陶首長心裡一驚,瞬間就警覺起來,面上帶了一抹警惕的表情,說道。
「老爺子,你突然問這種話是什麼意思?」
「柏舟他剛剛和人離婚,現在是單身不假,不過……」
陶老爺子聞言,也沒耐心聽陶首長說完,皺起眉頭,揮揮手打斷他,又重重嘆息一聲,語氣有些遺憾。
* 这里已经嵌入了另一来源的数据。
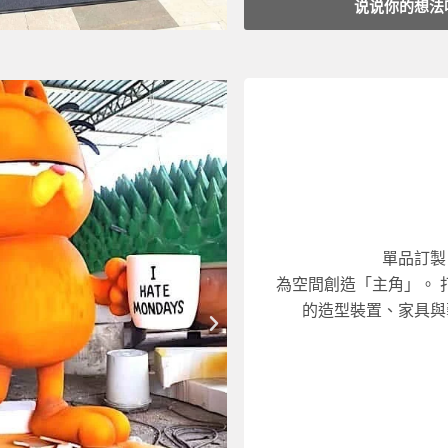
说说你的想法
大型（3m以上）：另行
中型（1.5〜3m）：RM10,
小型（〜1.5m）：RM3,0
價格參考：
單品訂製
為空間創造「主角」。 
設計 → 試作 → 製作 →
的造型裝置、家具與
下
流程：
一
篇
二之作。
裝飾等， 成為空間標誌
設計與製作如品牌牆、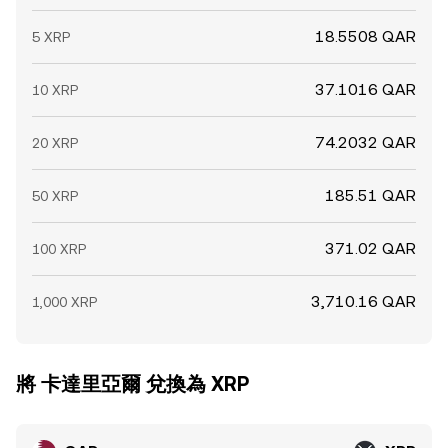
18.5508 QAR
5 XRP
37.1016 QAR
10 XRP
74.2032 QAR
20 XRP
185.51 QAR
50 XRP
371.02 QAR
100 XRP
3,710.16 QAR
1,000 XRP
將 卡達里亞爾 兌換為 XRP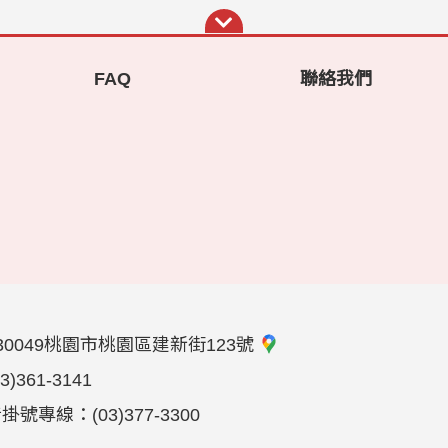
FAQ
聯絡我們
30049桃園市桃園區建新街123號
03)361-3141
音掛號專線：
(03)377-3300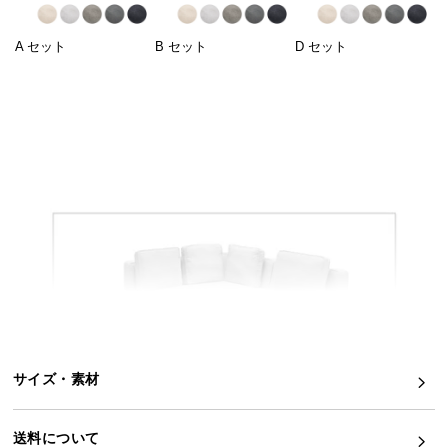
イ
A セット
B セット
D セット
ン
テ
リ
ア
コ
ー
デ
ィ
ネ
ー
ト
か
ら
探
す
サイズ・素材
送料について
「居然已經結過婚了啊,還是個離婚的,可惜,實在是可惜。」
「家成,那他之前和人家結婚幾年了啊,斷的乾不乾淨,有沒有帶孩子。」
陶首長:「……」
陶首長腦海裡電光火石的想到一個有些驚悚的念頭,震驚地瞪圓眼睛,有些不可置信地拔高聲音說道。
「老爺子,你。你……」
「你該不會是看上人家江政委,想要讓他和紅棉說親吧?!」
陶老爺子被拆穿也不覺得有什麼,沉下臉,抬手用柺杖敲了敲地面,理直氣壯地說道。
「家成,我就是看上他又怎麼樣呢,他一個離過婚的二手貨,能被咱們陶家看上也是他的榮幸。」
「我想撮合著讓他來娶紅棉,難道還委屈他了嗎?紅棉這丫頭現在被送去強制下放已經夠可憐了,我想給他重新說一個更靠譜。更優秀的物件幫忙託舉她後半輩子,讓她過上好日子,又有什麼錯。」
陶首長:「……」
陶首長扯了扯唇角,就有點無語。
「老爺子,你這是突然從哪兒冒出來的想法啊,怎麼想起一齣是一齣的呢。」
「再說了,紅棉已經有訂婚物件了啊,齊副團長也是個挺不錯的小夥子,雖說……唉,我看他對紅棉也是有些情意在的,而且他還是當初紅棉自己選擇的訂婚物件,紅棉那會兒可是吵著鬧著就要和他訂婚。」
「老爺子,咱們還是尊重一下兩個年輕人的意願吧,別插手干預他們的婚事了。」
陶老爺子聞言,那張蒼老褶皺的臉龐上,表情越發不悅了些。
「家成,你這話就不對了。」
「紅棉那個訂婚物件,叫齊……齊什麼來著?」
「我也叫人去查過他的底細,父母也是京城工作的雙職工,不過是在廠子裡面幹活,年紀輕輕當上副團長還是有些能力的,前途看著也不錯,但是和那個一表人才的江政委比起來,也是有些不小的差距在。」